US media reports have mentioned witnesses hearing shots fired from a watchtower at a nearby police station, but details remain sketchy. The US security contractor has stuck to its claims that the convoy ran into armed enemies and that Blackwater professionals heroically defended American lives in a war zone. The firm did not respond to a list of questions from SPIEGEL. The US Embassy, which resumed diplomatic journeys outside of the Green Zone last Friday, declined to comment until its own investigation has been completed.
Members of other private security firms are also reluctant to comment on the incident. There are around 30 firms currently operating in the country with between 15,000 and 50,000 employees, drawn mostly from former soldiers and ex-cops. Blackwater is the industrys top dog and follows a high profile approach. Big vehicles, loud sirens, visible weapons, helicopters -- Blackwater favors anything that can be used to keep potential enemies at bay. The aggressive attitude of the firms security details has earned its employees the nickname testosterone monsters. Employees from other security contractors are often happy to get past a Blackwater-run convoy in one piece.

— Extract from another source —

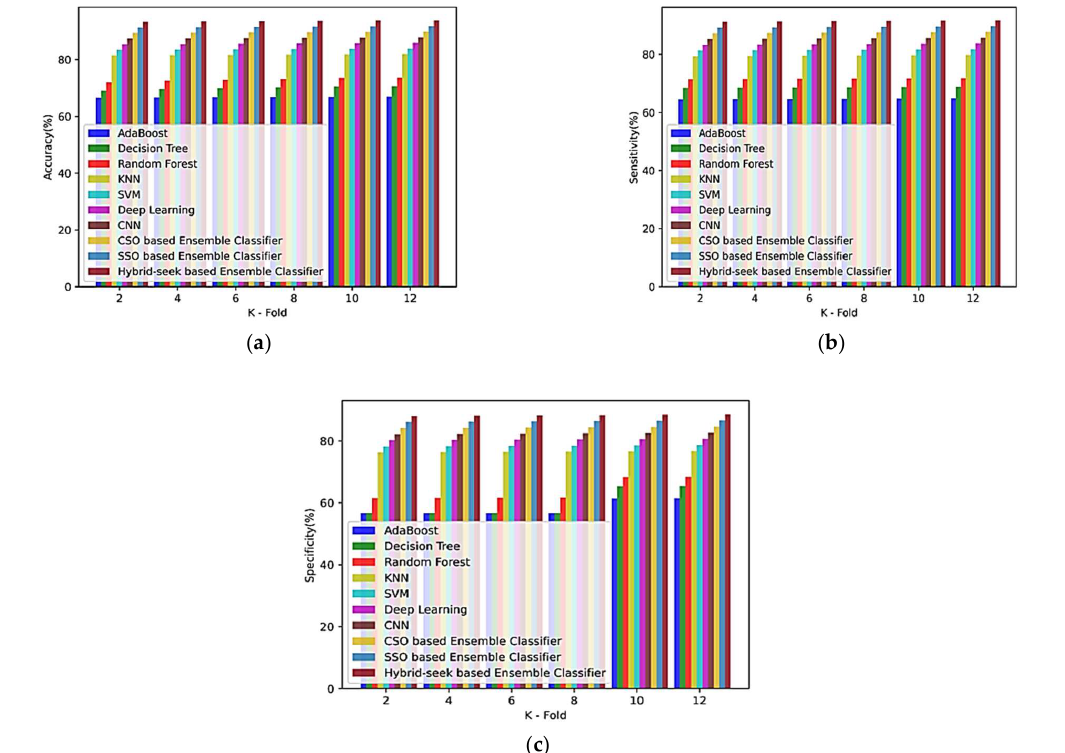
Figure 9. Comparison of k-fold values of the CHB-MIT database with other classifiers for ( a ) accuracy, ( b ) sensitivity, and ( c ) specificity.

Some other firms -- mostly British and Canadian -- prefer to take a lower profile approach on the streets of Baghdad. Although they also drive armor-plated cars, their vehicles are much more inconspicuous than Blackwaters SUVs. Most are BMW or Mercedes models from the 1980s which have been stripped of conspicuous accessories and which are deliberately left unwashed so as to blend in better on the streets of Baghdad. The drivers wear checkered short-sleeve shirts over their bulletproof vests so as to look like average Iraqi men. Some even go as far as dyeing their blond hair black and wearing dark contact lenses to look more like the locals.
Dozens of such security escorts operate each week in the shadows of Blackwaters convoys in Baghdad. However, that doesnt mean they are guaranteed safe passage around the city. On May 24, four low-profile British security contractors and their client were abducted from the Iraqi Finance Ministry by a group of uniformed men driving cars from the Interior Ministry. Since that incident, according to an employee at the US Embassy, some private security firms are convinced theyre at war with the Interior Ministry.
So of course there were plenty of sarcastic comments to be heard around town after Iraqs Interior Minister Jawad al-Bolani presented a report last Thursday that cleared Iraqi authorities of any responsibility in the Nisoor Square shooting. His observation that the incident has destroyed the dignity of Iraqis, however, is right on the mark.
The people on the streets of Baghdad feel more helpless by the day -- but the government's loud declaration that it would toss the private contractors out of the country is an illusion. After all, even Iraqi government ministers are protected by Western security experts.